___ Data supplied

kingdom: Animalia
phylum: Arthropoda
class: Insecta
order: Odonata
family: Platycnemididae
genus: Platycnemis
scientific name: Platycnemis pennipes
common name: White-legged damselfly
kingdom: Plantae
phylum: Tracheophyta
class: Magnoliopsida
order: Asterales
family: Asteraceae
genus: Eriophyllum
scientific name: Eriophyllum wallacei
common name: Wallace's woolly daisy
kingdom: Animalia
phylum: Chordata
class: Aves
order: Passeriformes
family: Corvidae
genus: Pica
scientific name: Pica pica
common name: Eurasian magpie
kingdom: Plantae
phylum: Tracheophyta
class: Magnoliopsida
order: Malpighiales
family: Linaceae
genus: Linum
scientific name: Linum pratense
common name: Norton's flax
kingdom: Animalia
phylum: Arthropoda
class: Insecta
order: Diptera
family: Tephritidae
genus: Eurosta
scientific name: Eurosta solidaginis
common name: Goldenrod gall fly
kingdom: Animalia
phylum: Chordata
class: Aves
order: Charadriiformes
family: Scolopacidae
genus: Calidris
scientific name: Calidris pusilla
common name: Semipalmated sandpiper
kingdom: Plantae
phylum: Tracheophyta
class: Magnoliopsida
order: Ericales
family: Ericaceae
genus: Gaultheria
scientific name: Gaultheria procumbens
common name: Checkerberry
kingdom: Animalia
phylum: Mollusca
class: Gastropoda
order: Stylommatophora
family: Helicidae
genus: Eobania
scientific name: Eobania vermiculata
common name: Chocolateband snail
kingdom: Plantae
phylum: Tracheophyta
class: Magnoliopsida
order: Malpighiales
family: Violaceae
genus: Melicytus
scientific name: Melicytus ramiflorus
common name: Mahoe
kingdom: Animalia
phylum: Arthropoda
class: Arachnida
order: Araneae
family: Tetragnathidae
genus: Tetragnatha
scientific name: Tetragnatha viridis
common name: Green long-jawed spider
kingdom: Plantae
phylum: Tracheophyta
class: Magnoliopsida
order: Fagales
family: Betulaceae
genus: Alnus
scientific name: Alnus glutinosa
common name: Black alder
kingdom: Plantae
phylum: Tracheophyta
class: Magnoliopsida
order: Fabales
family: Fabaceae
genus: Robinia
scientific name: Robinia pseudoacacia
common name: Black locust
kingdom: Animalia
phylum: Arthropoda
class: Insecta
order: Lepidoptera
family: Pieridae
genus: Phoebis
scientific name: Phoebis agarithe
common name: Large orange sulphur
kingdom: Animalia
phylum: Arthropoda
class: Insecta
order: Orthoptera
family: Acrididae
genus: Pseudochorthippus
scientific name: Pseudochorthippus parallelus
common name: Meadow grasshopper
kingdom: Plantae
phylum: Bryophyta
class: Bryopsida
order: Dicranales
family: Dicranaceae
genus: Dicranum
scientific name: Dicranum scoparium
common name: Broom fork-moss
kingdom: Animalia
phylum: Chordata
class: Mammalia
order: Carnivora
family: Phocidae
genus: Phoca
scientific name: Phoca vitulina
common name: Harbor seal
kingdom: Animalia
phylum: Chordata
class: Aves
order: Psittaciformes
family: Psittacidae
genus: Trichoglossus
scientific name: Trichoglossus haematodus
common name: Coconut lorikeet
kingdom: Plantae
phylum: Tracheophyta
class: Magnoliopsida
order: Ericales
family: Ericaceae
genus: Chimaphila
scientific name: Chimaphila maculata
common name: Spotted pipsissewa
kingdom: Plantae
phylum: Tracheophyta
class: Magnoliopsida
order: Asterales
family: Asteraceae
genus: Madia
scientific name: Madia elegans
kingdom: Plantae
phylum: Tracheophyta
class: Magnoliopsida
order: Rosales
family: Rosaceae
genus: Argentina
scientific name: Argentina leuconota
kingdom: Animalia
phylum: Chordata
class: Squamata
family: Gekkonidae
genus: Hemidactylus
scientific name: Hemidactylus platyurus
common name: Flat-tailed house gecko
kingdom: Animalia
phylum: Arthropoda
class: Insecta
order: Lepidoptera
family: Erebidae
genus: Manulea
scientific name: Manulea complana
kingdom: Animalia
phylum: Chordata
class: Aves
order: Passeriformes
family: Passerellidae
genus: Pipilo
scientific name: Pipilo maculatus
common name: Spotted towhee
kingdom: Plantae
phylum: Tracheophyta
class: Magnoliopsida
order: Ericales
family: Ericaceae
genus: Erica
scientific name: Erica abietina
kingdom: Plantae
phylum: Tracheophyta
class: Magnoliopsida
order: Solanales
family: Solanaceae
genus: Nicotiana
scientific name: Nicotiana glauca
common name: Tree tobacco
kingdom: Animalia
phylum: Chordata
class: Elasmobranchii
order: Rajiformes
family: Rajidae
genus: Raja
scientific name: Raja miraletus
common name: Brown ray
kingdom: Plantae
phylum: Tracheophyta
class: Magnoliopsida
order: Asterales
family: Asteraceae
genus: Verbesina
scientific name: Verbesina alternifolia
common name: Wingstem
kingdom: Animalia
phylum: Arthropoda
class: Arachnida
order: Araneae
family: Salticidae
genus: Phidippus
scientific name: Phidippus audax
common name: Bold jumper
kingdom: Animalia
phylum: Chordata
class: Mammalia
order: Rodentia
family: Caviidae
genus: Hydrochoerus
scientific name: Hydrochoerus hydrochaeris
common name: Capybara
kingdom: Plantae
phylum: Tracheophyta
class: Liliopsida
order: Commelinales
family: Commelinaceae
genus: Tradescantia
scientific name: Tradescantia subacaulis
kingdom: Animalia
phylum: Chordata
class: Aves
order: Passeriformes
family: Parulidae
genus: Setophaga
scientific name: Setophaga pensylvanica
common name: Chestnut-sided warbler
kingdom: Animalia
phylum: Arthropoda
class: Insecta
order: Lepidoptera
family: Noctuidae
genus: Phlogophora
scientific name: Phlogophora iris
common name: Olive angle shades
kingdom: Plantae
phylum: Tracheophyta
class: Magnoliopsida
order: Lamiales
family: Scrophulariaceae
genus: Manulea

______

**Given problem**:
Repeat every line of the material above, substituting "vernacular name" for each occurrence of "common name" and keeping everything else the same.

**Reply to the task**:
kingdom: Animalia
phylum: Arthropoda
class: Insecta
order: Odonata
family: Platycnemididae
genus: Platycnemis
scientific name: Platycnemis pennipes
vernacular name: White-legged damselfly
kingdom: Plantae
phylum: Tracheophyta
class: Magnoliopsida
order: Asterales
family: Asteraceae
genus: Eriophyllum
scientific name: Eriophyllum wallacei
vernacular name: Wallace's woolly daisy
kingdom: Animalia
phylum: Chordata
class: Aves
order: Passeriformes
family: Corvidae
genus: Pica
scientific name: Pica pica
vernacular name: Eurasian magpie
kingdom: Plantae
phylum: Tracheophyta
class: Magnoliopsida
order: Malpighiales
family: Linaceae
genus: Linum
scientific name: Linum pratense
vernacular name: Norton's flax
kingdom: Animalia
phylum: Arthropoda
class: Insecta
order: Diptera
family: Tephritidae
genus: Eurosta
scientific name: Eurosta solidaginis
vernacular name: Goldenrod gall fly
kingdom: Animalia
phylum: Chordata
class: Aves
order: Charadriiformes
family: Scolopacidae
genus: Calidris
scientific name: Calidris pusilla
vernacular name: Semipalmated sandpiper
kingdom: Plantae
phylum: Tracheophyta
class: Magnoliopsida
order: Ericales
family: Ericaceae
genus: Gaultheria
scientific name: Gaultheria procumbens
vernacular name: Checkerberry
kingdom: Animalia
phylum: Mollusca
class: Gastropoda
order: Stylommatophora
family: Helicidae
genus: Eobania
scientific name: Eobania vermiculata
vernacular name: Chocolateband snail
kingdom: Plantae
phylum: Tracheophyta
class: Magnoliopsida
order: Malpighiales
family: Violaceae
genus: Melicytus
scientific name: Melicytus ramiflorus
vernacular name: Mahoe
kingdom: Animalia
phylum: Arthropoda
class: Arachnida
order: Araneae
family: Tetragnathidae
genus: Tetragnatha
scientific name: Tetragnatha viridis
vernacular name: Green long-jawed spider
kingdom: Plantae
phylum: Tracheophyta
class: Magnoliopsida
order: Fagales
family: Betulaceae
genus: Alnus
scientific name: Alnus glutinosa
vernacular name: Black alder
kingdom: Plantae
phylum: Tracheophyta
class: Magnoliopsida
order: Fabales
family: Fabaceae
genus: Robinia
scientific name: Robinia pseudoacacia
vernacular name: Black locust
kingdom: Animalia
phylum: Arthropoda
class: Insecta
order: Lepidoptera
family: Pieridae
genus: Phoebis
scientific name: Phoebis agarithe
vernacular name: Large orange sulphur
kingdom: Animalia
phylum: Arthropoda
class: Insecta
order: Orthoptera
family: Acrididae
genus: Pseudochorthippus
scientific name: Pseudochorthippus parallelus
vernacular name: Meadow grasshopper
kingdom: Plantae
phylum: Bryophyta
class: Bryopsida
order: Dicranales
family: Dicranaceae
genus: Dicranum
scientific name: Dicranum scoparium
vernacular name: Broom fork-moss
kingdom: Animalia
phylum: Chordata
class: Mammalia
order: Carnivora
family: Phocidae
genus: Phoca
scientific name: Phoca vitulina
vernacular name: Harbor seal
kingdom: Animalia
phylum: Chordata
class: Aves
order: Psittaciformes
family: Psittacidae
genus: Trichoglossus
scientific name: Trichoglossus haematodus
vernacular name: Coconut lorikeet
kingdom: Plantae
phylum: Tracheophyta
class: Magnoliopsida
order: Ericales
family: Ericaceae
genus: Chimaphila
scientific name: Chimaphila maculata
vernacular name: Spotted pipsissewa
kingdom: Plantae
phylum: Tracheophyta
class: Magnoliopsida
order: Asterales
family: Asteraceae
genus: Madia
scientific name: Madia elegans
kingdom: Plantae
phylum: Tracheophyta
class: Magnoliopsida
order: Rosales
family: Rosaceae
genus: Argentina
scientific name: Argentina leuconota
kingdom: Animalia
phylum: Chordata
class: Squamata
family: Gekkonidae
genus: Hemidactylus
scientific name: Hemidactylus platyurus
vernacular name: Flat-tailed house gecko
kingdom: Animalia
phylum: Arthropoda
class: Insecta
order: Lepidoptera
family: Erebidae
genus: Manulea
scientific name: Manulea complana
kingdom: Animalia
phylum: Chordata
class: Aves
order: Passeriformes
family: Passerellidae
genus: Pipilo
scientific name: Pipilo maculatus
vernacular name: Spotted towhee
kingdom: Plantae
phylum: Tracheophyta
class: Magnoliopsida
order: Ericales
family: Ericaceae
genus: Erica
scientific name: Erica abietina
kingdom: Plantae
phylum: Tracheophyta
class: Magnoliopsida
order: Solanales
family: Solanaceae
genus: Nicotiana
scientific name: Nicotiana glauca
vernacular name: Tree tobacco
kingdom: Animalia
phylum: Chordata
class: Elasmobranchii
order: Rajiformes
family: Rajidae
genus: Raja
scientific name: Raja miraletus
vernacular name: Brown ray
kingdom: Plantae
phylum: Tracheophyta
class: Magnoliopsida
order: Asterales
family: Asteraceae
genus: Verbesina
scientific name: Verbesina alternifolia
vernacular name: Wingstem
kingdom: Animalia
phylum: Arthropoda
class: Arachnida
order: Araneae
family: Salticidae
genus: Phidippus
scientific name: Phidippus audax
vernacular name: Bold jumper
kingdom: Animalia
phylum: Chordata
class: Mammalia
order: Rodentia
family: Caviidae
genus: Hydrochoerus
scientific name: Hydrochoerus hydrochaeris
vernacular name: Capybara
kingdom: Plantae
phylum: Tracheophyta
class: Liliopsida
order: Commelinales
family: Commelinaceae
genus: Tradescantia
scientific name: Tradescantia subacaulis
kingdom: Animalia
phylum: Chordata
class: Aves
order: Passeriformes
family: Parulidae
genus: Setophaga
scientific name: Setophaga pensylvanica
vernacular name: Chestnut-sided warbler
kingdom: Animalia
phylum: Arthropoda
class: Insecta
order: Lepidoptera
family: Noctuidae
genus: Phlogophora
scientific name: Phlogophora iris
vernacular name: Olive angle shades
kingdom: Plantae
phylum: Tracheophyta
class: Magnoliopsida
order: Lamiales
family: Scrophulariaceae
genus: Manulea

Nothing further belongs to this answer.